Doctoral program report has good & bad points, provost says

Provost Patricia Beeson

Provost Patricia Beeson

A new report released this week on rankings of national doctoral programs includes 38 of Pitt’s programs (see chart). The National Research Council (NRC) report, “A Data-based Assessment of Research Doctorate Programs in the United States,” has good points and bad, according to Provost Patricia Beeson, who as vice provost for graduate studies oversaw Pitt’s data collection for the NRC report.

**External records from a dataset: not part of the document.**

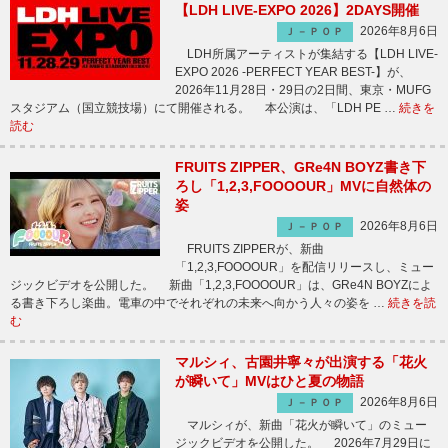
【LDH LIVE-EXPO 2026】2DAYS開催
2026年8月6日
Ｊ－ＰＯＰ
LDH所属アーティストが集結する【LDH LIVE-
EXPO 2026 -PERFECT YEAR BEST-】が、
2026年11月28日・29日の2日間、東京・MUFG
スタジアム（国立競技場）にて開催される。 本公演は、「LDH PE …
続きを
読む
FRUITS ZIPPER、GRe4N BOYZ書き下
ろし「1,2,3,FOOOOUR」MVに自然体の
姿
2026年8月6日
Ｊ－ＰＯＰ
FRUITS ZIPPERが、新曲
「1,2,3,FOOOOUR」を配信リリースし、ミュー
ジックビデオを公開した。 新曲「1,2,3,FOOOOUR」は、GRe4N BOYZによ
る書き下ろし楽曲。電車の中でそれぞれの未来へ向かう人々の姿を …
続きを読
む
マルシィ、古園井寧々が出演する「花火
が瞬いて」MVはひと夏の物語
2026年8月6日
Ｊ－ＰＯＰ
マルシィが、新曲「花火が瞬いて」のミュー
ジックビデオを公開した。 2026年7月29日に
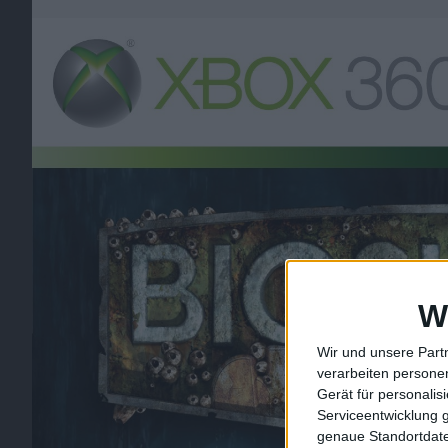
W
Wir und unsere Part
verarbeiten persone
Gerät für personali
Serviceentwicklung 
genaue Standortdate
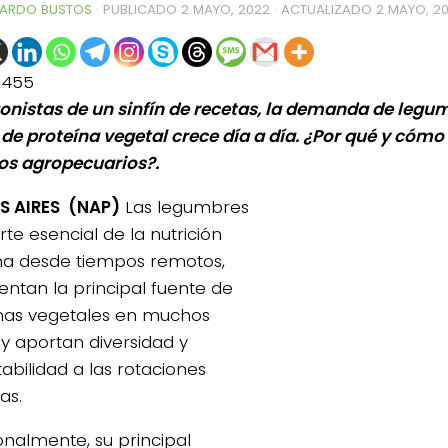
ARDO BUSTOS
· PUBLICADO
2 MAYO, 2022
· ACTUALIZADO
2 MAYO, 2
1455
onistas de un sinfín de recetas, la demanda de leg
 de proteína vegetal crece día a día. ¿Por qué y cómo 
os agropecuarios?.
S AIRES (NAP)
Las legumbres
te esencial de la nutrición
a desde tiempos remotos,
entan la principal fuente de
nas vegetales en muchos
 y aportan diversidad y
abilidad a las rotaciones
0de%20la%20Raza%20Limangus,
as.
ionalmente, su principal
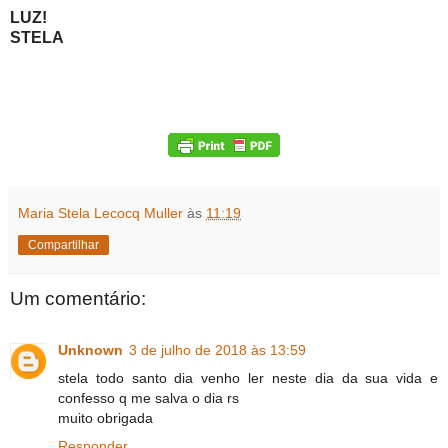
LUZ!
STELA
Maria Stela Lecocq Muller
às
11:19
Compartilhar
Um comentário:
Unknown
3 de julho de 2018 às 13:59
stela todo santo dia venho ler neste dia da sua vida e
confesso q me salva o dia rs
muito obrigada
Responder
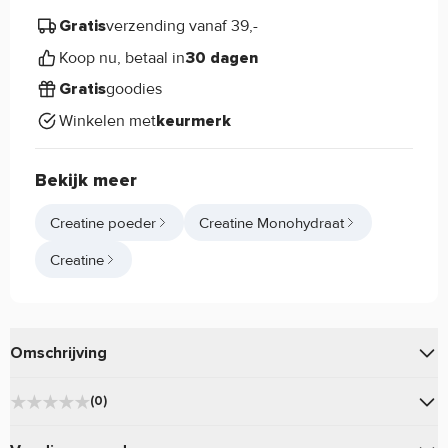
verzending vanaf 39,-
Gratis
Koop nu, betaal in
30 dagen
goodies
Gratis
Winkelen met
keurmerk
Bekijk meer
Creatine poeder
Creatine Monohydraat
Creatine
Omschrijving
van
bevat Creatine
Creatine Monohydrate Pure
QNT
(0)
Monohydraat van hoge kwaliteit voor een scherpe prijs!
★
★
★
★
★
.
0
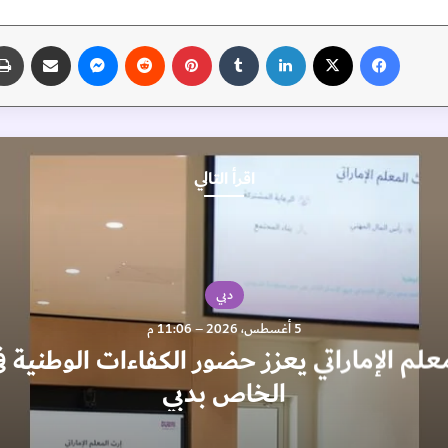
فيسبوك
‫X
لينكدإن
‏Tumblr
بينتيريست
‏Reddit
ماسنجر
مشاركة عبر البريد
اقرأ التالي
دبي
5 أغسطس، 2026 – 11:06 م
لم الإماراتي يعزز حضور الكفاءات الوطنية ف
الخاص بدبي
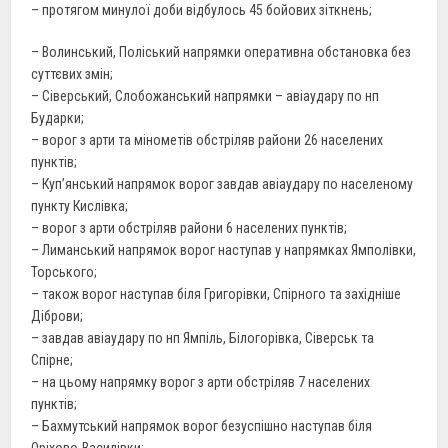
– протягом минулої доби відбулось 45 бойових зіткнень;
– Волинський, Поліський напрямки оперативна обстановка без
суттєвих змін;
– Сіверський, Слобожанський напрямки – авіаудару по нп
Бударки;
– ворог з арти та мінометів обстріляв райони 26 населених
пунктів;
– Куп’янський напрямок ворог завдав авіаудару по населеному
пункту Кислівка;
– ворог з арти обстріляв райони 6 населених пунктів;
– Лиманський напрямок ворог наступав у напрямках Ямполівки,
Торського;
– також ворог наступав біля Григорівки, Спірного та західніше
Діброви;
– завдав авіаудару по нп Ямпіль, Білогорівка, Сіверськ та
Спірне;
– на цьому напрямку ворог з арти обстріляв 7 населених
пунктів;
– Бахмутський напрямок ворог безуспішно наступав біля
Оріхово-Василівки;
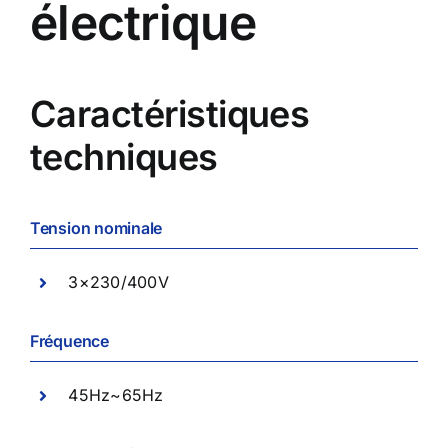
électrique
Caractéristiques
techniques
Tension nominale
3×230/400V
Fréquence
45Hz~65Hz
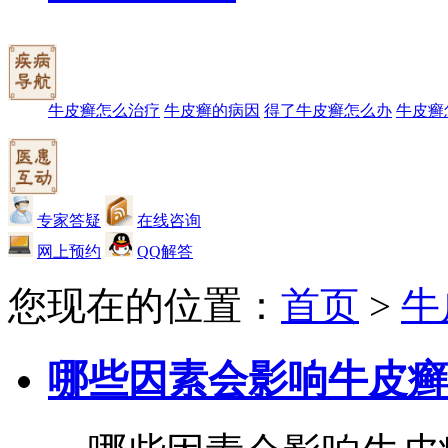
牛皮癣怎么治疗
牛皮癣的病因
得了牛皮癣怎么办
牛皮癣
专家答疑
在线咨询
网上预约
QQ解答
您现在的位置：
首页
>
牛
哪些因素会影响牛皮癣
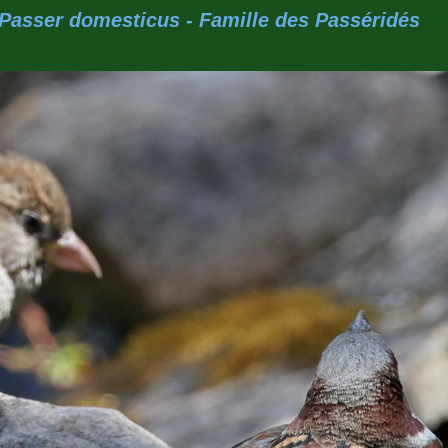
Passer domesticus - Famille des Passéridés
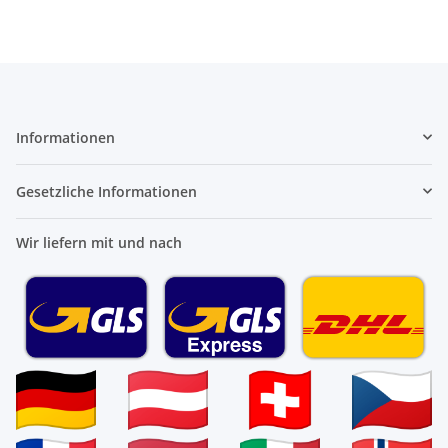
Informationen
Gesetzliche Informationen
Wir liefern mit und nach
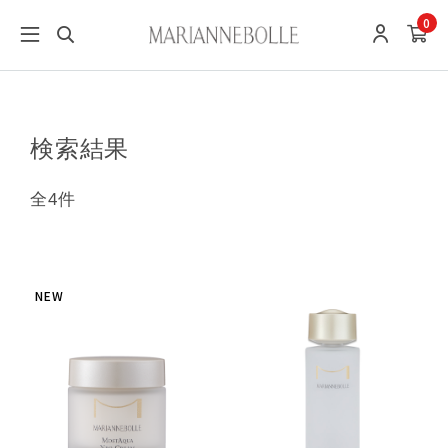
0
検索結果
全4件
NEW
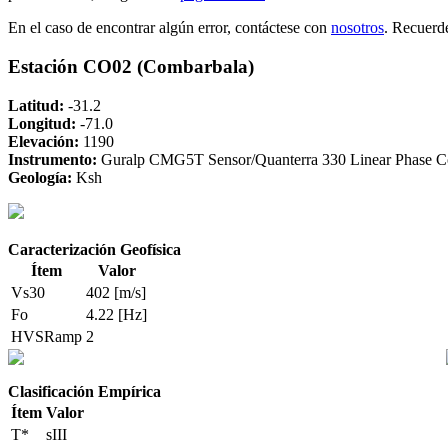
En el caso de encontrar algún error, contáctese con
nosotros
. Recuerd
Estación CO02 (Combarbala)
Latitud:
-31.2
Longitud:
-71.0
Elevación:
1190
Instrumento:
Guralp CMG5T Sensor/Quanterra 330 Linear Phase 
Geología:
Ksh
Caracterización Geofísica
Ítem
Valor
Vs30
402 [m/s]
Fo
4.22 [Hz]
HVSRamp
2
Clasificación Empírica
Ítem
Valor
T*
sIII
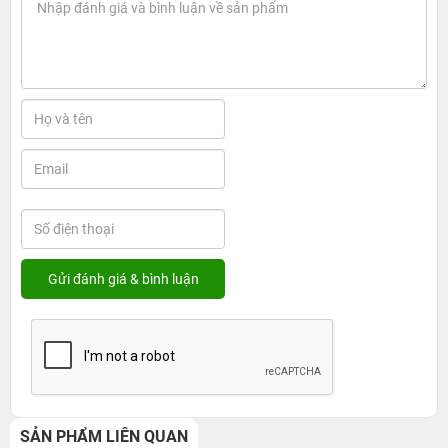
SẢN PHẨM LIÊN QUAN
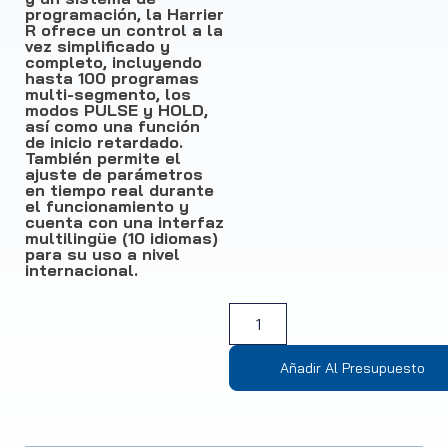
programación, la Harrier
R ofrece un control a la
vez simplificado y
completo, incluyendo
hasta 100 programas
multi-segmento, los
modos PULSE y HOLD,
así como una función
de inicio retardado.
También permite el
ajuste de parámetros
en tiempo real durante
el funcionamiento y
cuenta con una interfaz
multilingüe (10 idiomas)
para su uso a nivel
internacional.
Añadir Al Presupuesto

Beeson told the University Times, “The NRC study reflects an unprecedented collection of data on research doctorate programs in the U.S. using a very complex methodology to try to summarize what these data say. We will be sorting through and interpreting this information for quite some time, but from our initial analysis, the University’s doctorate programs did quite well, with the majority showing improvement even in comparison to the very different system used in the last [1995] NRC study.”

There are several aspects of the report’s methodology that need to be considered, however, she said. “The NRC took on a very important project, and set for itself an almost an impossible task, in that what they want to do is use quantitative, objective data. They took the right approach: Get the data and evaluate data to see what they have to say about the relative strengths of doctoral programs. However, how they chose to use these data is subjective. They have collected some 50 variables, although they used only 20 [in this analysis],” Beeson said.

“I might have chosen some other variables. For example, they chose as their research measure the percent of the faculty who have grants. But it could be that they have a $10,000 grant, it could be a $1 million grant. It was just a yes/no question. It illustrates again that what’s important in a doctoral program may be different from one person to another, so there is no one single set of measures that is definitive,” she said.

“How you rank a particular program depends on what’s important to you,” she said. “They’ve chosen two ways we might think about what’s important, one of them by asking faculty: ‘What do you think is important?’ and then using that they created the ‘S-rankings.’ The other one they said to the faculty, ‘Which programs do you think are good?’ and then they tried to statistically infer what the weights would have to be to come up with that ‘R-ranking.’ Those are what we would call more ‘revealed preferences’ for what’s important.”

Beeson also noted that the universities chose which programs to supply data for and which ones not to enter into the study.

“Take nursing. There are 55 programs that are ranked, but there are 120-130 that actually grant PhDs. We’re rated very highly there. But that means we’re up at the top of a very select group, because there are another 70 or so that didn’t even bother to put the information in. The same is true with most of these programs. The number of programs evaluated are just a subset of all the doctoral programs in that field,” she said.

Pitt entered most programs that were eligible under NRC guidelines. Some smaller programs did not qualify to be assessed in the report. “You had to have awarded a certain number of doctoral degrees over a certain amount of time, for example,” she said. “There were a few other areas with overlapping programs that we had to decide which one to put them in.”

The fact that the study’s data are five years old is a concern for everyone who uses the report, Beeson maintained.

“The University of Pittsburgh has changed dramatically since 2005 and we’d like to see that captured. The data were collected from the faculty who were in place in 2005, a snapshot of our faculty at that date. And if you look at the graduate students and at the ‘median time to degree’ measure, that median time to degree is for students who started a long time before that, because they had to have graduated by then. So there are other things that are reaching back even further than 2005,” she noted.

“Do we wish the report is more current? Of course we do. The report tells us how far we advanced between 1995 and 2005-06 but can’t tell us how we’ve advanced in the past five years. That said, it’s not that’s it’s useless information, because we can use it to help us to continue to build strong programs here. When the data were first collected, probably 30 or 40 of the AAU schools shared their data and we’ve already used that to compare some of our graduate programs. We were able to look at sizes of graduate programs, fellowships that we offer, how much support we were providing for graduate students, and get some sense of where we were. And as a result of that we did do some more investing in our graduate fellowships,” Beeson said.

Another positive feature of the report is that the rankings are posted as ranges, rather than single numbers, she said.

“When you look at the U.S. News rankings, and they say one program is No. 15 and another is No. 16 and another is No. 17, are they really different? It probably means  that No. 15 is strong in this area and No. 17 is strong in that area, so it goes back to what weights you attach to those different things,” Beeson said.

“This report provides a variety of ways of thinking about things from the standpoint of a student looking into a graduate program. If what matters to you is placement — getting a job in an academic setting — then you don’t need to look at the overall rankings, but to look at the data on placement,” she said.

“But what makes this study of value is that you can drill down to the underlying data and we’ve already started looking at that. We can look at that for each of these 20 variables and how we compare with other institutions. And not just 20, because there are data on the 50 or more variables that were gathered,” the provost noted.

“We think it’s important for our students to have support that’s sufficient that they can devote themselves to their studies. We can compare with other institutions. We did pretty well on those support measures, in fact very well, and that was reassuring to us.”